The Commodities Feed: Drone attacks disrupt Kurdish oil supply
Oil prices firmed yesterday despite a recovery in the USD amid waning concern that President Trump may remove Federal Reserve Chairman Jerome Powell from his position. Some fairly supportive US macro data also supported the oil. US retail sales came in stronger than expected, while initial jobless claims were lower than expected.
Near-term oil fundamentals remain supportive, with the market set to remain fairly tight through this quarter, before becoming better supplied from the last three months of the year. In addition, drone attacks on oil fields in Kurdistan provided some further support, with producers suspending operations, resulting in around 200k b/d of lost production. However, a deal between the government in Baghdad and the Kurdistan regional government should resume oil exports from Kurdistan, after being halted since early 2023. The Kurdish region will supply Iraq’s State Organization for Marketing of Oil (SOMO) with at least 230k b/d.

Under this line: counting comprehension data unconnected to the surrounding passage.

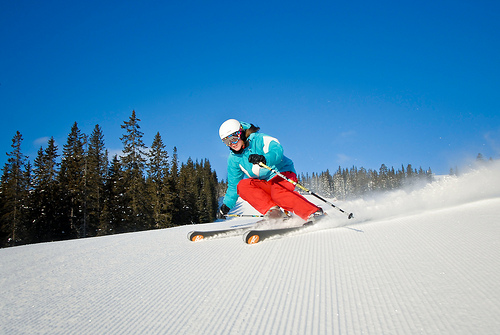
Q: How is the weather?
A: It is cloudless.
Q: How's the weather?
A: It is cloudless.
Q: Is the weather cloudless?
A: Yes, it is cloudless.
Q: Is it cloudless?
A: Yes, it is cloudless.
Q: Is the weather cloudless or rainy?
A: It is cloudless.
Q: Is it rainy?
A: No, it is cloudless.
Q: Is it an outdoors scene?
A: Yes, it is outdoors.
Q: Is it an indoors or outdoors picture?
A: It is outdoors.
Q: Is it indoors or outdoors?
A: It is outdoors.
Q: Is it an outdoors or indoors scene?
A: It is outdoors.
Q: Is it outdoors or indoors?
A: It is outdoors.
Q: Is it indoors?
A: No, it is outdoors.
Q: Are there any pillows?
A: No, there are no pillows.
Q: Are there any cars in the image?
A: No, there are no cars.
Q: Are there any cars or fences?
A: No, there are no cars or fences.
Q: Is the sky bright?
A: Yes, the sky is bright.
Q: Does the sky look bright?
A: Yes, the sky is bright.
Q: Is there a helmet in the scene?
A: Yes, there is a helmet.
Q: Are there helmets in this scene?
A: Yes, there is a helmet.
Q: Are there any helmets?
A: Yes, there is a helmet.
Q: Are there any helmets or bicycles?
A: Yes, there is a helmet.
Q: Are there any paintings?
A: No, there are no paintings.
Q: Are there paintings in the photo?
A: No, there are no paintings.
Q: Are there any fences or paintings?
A: No, there are no paintings or fences.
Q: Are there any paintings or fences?
A: No, there are no paintings or fences.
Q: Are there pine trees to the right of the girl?
A: Yes, there are pine trees to the right of the girl.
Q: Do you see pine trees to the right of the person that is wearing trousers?
A: Yes, there are pine trees to the right of the girl.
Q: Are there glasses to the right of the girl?
A: No, there are pine trees to the right of the girl.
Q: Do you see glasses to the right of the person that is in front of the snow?
A: No, there are pine trees to the right of the girl.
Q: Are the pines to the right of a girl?
A: Yes, the pines are to the right of a girl.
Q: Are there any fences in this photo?
A: No, there are no fences.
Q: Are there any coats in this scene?
A: Yes, there is a coat.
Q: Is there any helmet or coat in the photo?
A: Yes, there is a coat.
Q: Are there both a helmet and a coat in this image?
A: Yes, there are both a coat and a helmet.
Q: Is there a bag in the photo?
A: No, there are no bags.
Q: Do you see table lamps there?
A: No, there are no table lamps.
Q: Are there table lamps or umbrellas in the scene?
A: No, there are no table lamps or umbrellas.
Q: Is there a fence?
A: No, there are no fences.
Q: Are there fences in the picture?
A: No, there are no fences.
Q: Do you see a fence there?
A: No, there are no fences.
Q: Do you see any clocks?
A: No, there are no clocks.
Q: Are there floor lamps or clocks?
A: No, there are no clocks or floor lamps.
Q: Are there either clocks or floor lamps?
A: No, there are no clocks or floor lamps.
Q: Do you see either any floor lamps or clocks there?
A: No, there are no clocks or floor lamps.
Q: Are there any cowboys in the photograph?
A: No, there are no cowboys.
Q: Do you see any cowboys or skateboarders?
A: No, there are no cowboys or skateboarders.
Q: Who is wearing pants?
A: The girl is wearing pants.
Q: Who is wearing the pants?
A: The girl is wearing pants.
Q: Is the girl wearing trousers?
A: Yes, the girl is wearing trousers.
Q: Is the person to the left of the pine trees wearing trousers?
A: Yes, the girl is wearing trousers.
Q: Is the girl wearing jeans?
A: No, the girl is wearing trousers.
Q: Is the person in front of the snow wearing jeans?
A: No, the girl is wearing trousers.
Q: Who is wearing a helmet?
A: The girl is wearing a helmet.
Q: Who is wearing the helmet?
A: The girl is wearing a helmet.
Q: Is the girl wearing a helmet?
A: Yes, the girl is wearing a helmet.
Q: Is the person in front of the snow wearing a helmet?
A: Yes, the girl is wearing a helmet.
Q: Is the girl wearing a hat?
A: No, the girl is wearing a helmet.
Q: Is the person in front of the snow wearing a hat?
A: No, the girl is wearing a helmet.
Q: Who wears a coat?
A: The girl wears a coat.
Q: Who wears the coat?
A: The girl wears a coat.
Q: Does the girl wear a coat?
A: Yes, the girl wears a coat.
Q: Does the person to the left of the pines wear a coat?
A: Yes, the girl wears a coat.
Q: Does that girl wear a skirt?
A: No, the girl wears a coat.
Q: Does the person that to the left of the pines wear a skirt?
A: No, the girl wears a coat.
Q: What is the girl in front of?
A: The girl is in front of the snow.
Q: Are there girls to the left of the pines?
A: Yes, there is a girl to the left of the pines.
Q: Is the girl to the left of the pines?
A: Yes, the girl is to the left of the pines.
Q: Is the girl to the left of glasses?
A: No, the girl is to the left of the pines.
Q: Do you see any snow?
A: Yes, there is snow.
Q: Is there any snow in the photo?
A: Yes, there is snow.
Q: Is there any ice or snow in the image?
A: Yes, there is snow.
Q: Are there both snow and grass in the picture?
A: No, there is snow but no grass.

The middle distillates market continues to signal tightness, with the ICE gasoil crack trading above US$26/bbl now. Meanwhile, Insights Global data shows that gasoil inventories in the Amsterdam-Rotterdam-Antwerp (ARA) region fell by 86kt week on week to 1.76mt. This is the lowest level since January 2024. The strength in the European middle distillate market is pulling in diesel from further afield, with reports of some shipments from East Asia to Europe. The strength in middle distillate cracks is providing a boost to refinery margins, which should see refiners increase run rates, helping to ease the tightness. In addition, OPEC+ supply increases will increase the availability of medium sour crude.
US natural gas prices saw little change yesterday, with EIA storage data showing that US gas storage increased by 46bcf over the last week, not too different from the 45bcf increase the market was expecting. This leaves total US natural gas storage at 3.05tcf, 6.2% above the 5-year average, but down 4.9% year on year.
After initially rallying, European natural gas prices came under pressure towards the end of the day, with the Title Transfer Facility (TTF) settling 1.15% lower. Unplanned outages at the Nyhamna and Kollsnes processing plants in Norway provided support to European prices earlier in the week. Grid data from the UK shows that these flows are improving.